- Native to: Tanzania
- Ethnicity: Shambaa
- Native speakers: (660,000 cited 2001)
- Language family: Niger–Congo? Atlantic–CongoVolta-CongoBenue–CongoBantoidSouthern BantoidBantuNortheast BantuNortheast Coast BantuSeutaSambaa; ; ; ; ; ; ; ; ; ;

Language codes
- ISO 639-3: ksb
- Glottolog: sham1280
- Guthrie code: G.23

= Shambala language =

Bantu language spoken in Tanzania

Sambaa or Shambaa or Shambala is a Bantu language of Tanzania.

==Overview==
Sambaa, also Kisambaa, (ki)Shambaa, (ki)Shambala is spoken by the Shambaa in the Usambara mountains in the Lushoto District and Muheza District, Tanga Region, of northern Tanzania.

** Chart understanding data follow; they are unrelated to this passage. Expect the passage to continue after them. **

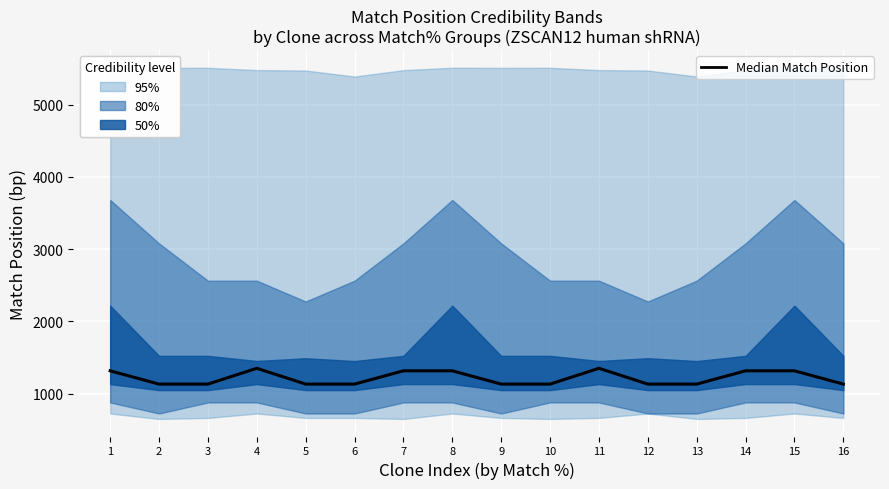

Approximately how many times larger is the value at 9 compared to 3?

1.0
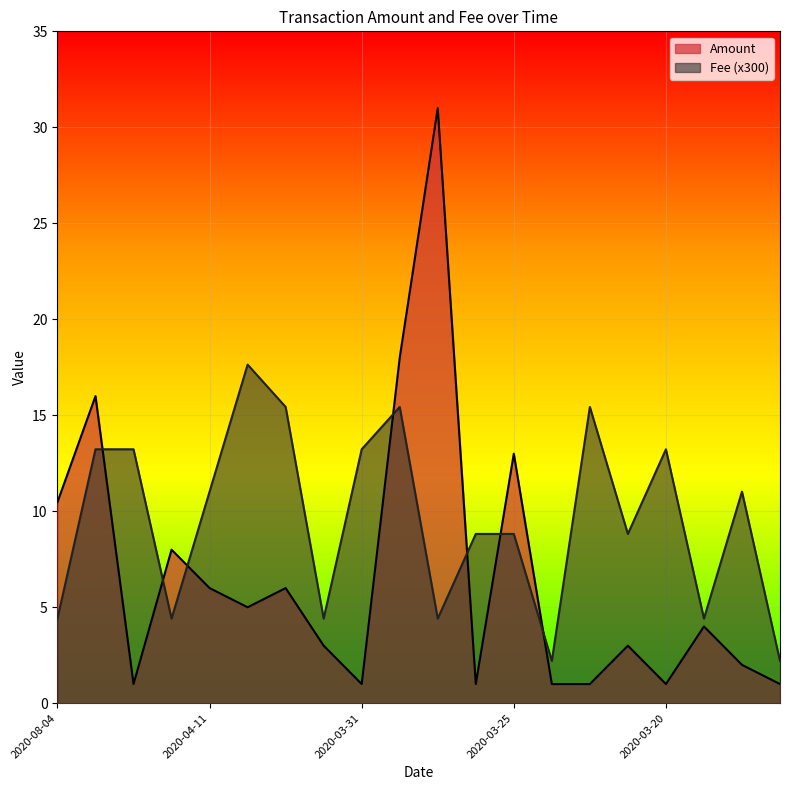

True or false: Fee has a value of 25.6 at 2020-03-29.

False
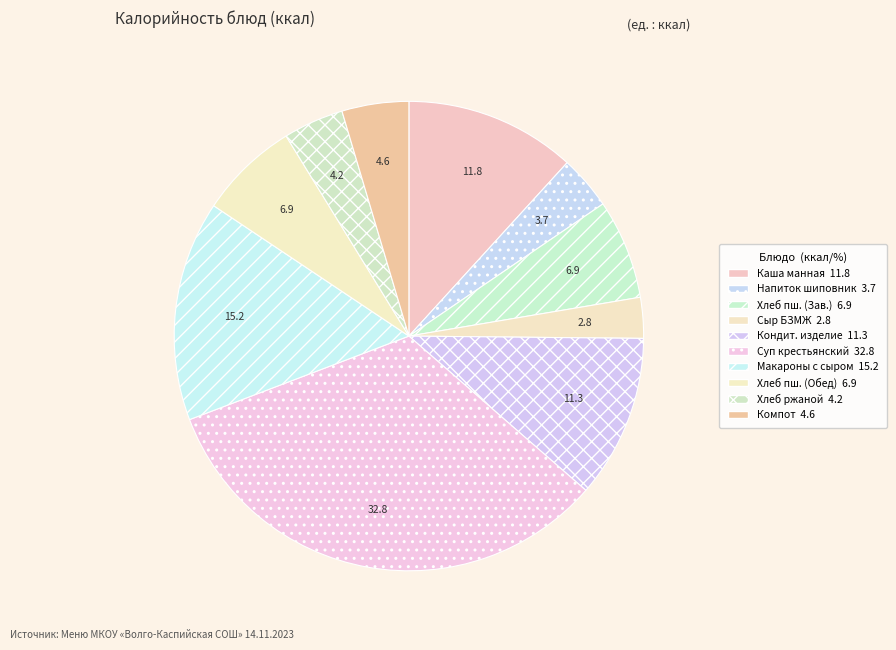

How many segments does this pie chart have?

10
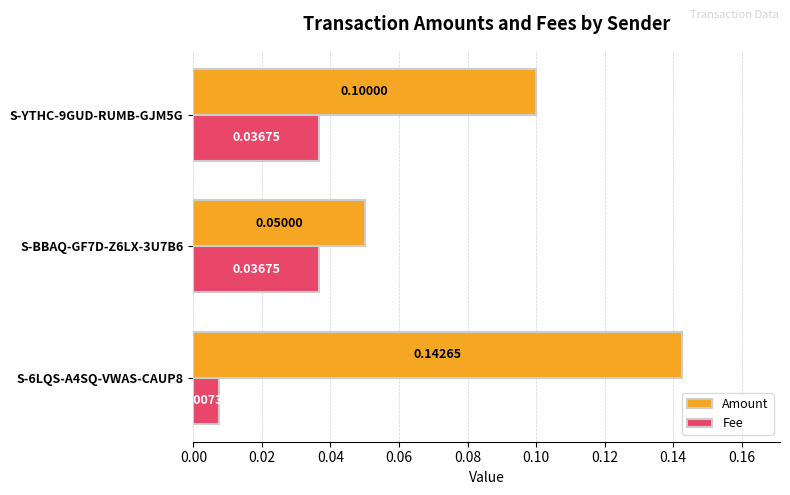

At which category is the sum across all series the highest?

S-6LQS-A4SQ-VWAS-CAUP8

Some dialectal variation exists between the language as spoken in the area around Lushoto and the areas around Mlalo and Mtae, possibly also between the Shambaa of the Western Usambara Mountains and the Eastern Usambara Mountains.

== Phonology ==

=== Vowels ===
Five vowels are noted as [i, ɛ, a, ɔ, u].

=== Consonants ===

|  |  | Labial | Alveolar | Palatal | Velar | Glottal |
| Plosive/ Affricate | voiceless | p | t | tʃ | k |  |
| voiced | b | d | ɟ | ɡ |  |
| vl. prenasal | ᵐ̥p | ⁿ̥t |  | ᵑ̊k |  |
| vd. prenasal | ᵐb | ⁿd | ᶮɟ | ᵑɡ |  |
| Fricative | voiceless | f | s | ʃ |  | h |
| voiced | v | z |  | ɣ |  |
| Nasal |  | m | n | ɲ | ŋ |  |
| Approximant |  | w | l | j |  |  |

The diacritics within prenasal voiceless plosives are devoiced as [ᵐ̥ ⁿ̥ ᵑ̊].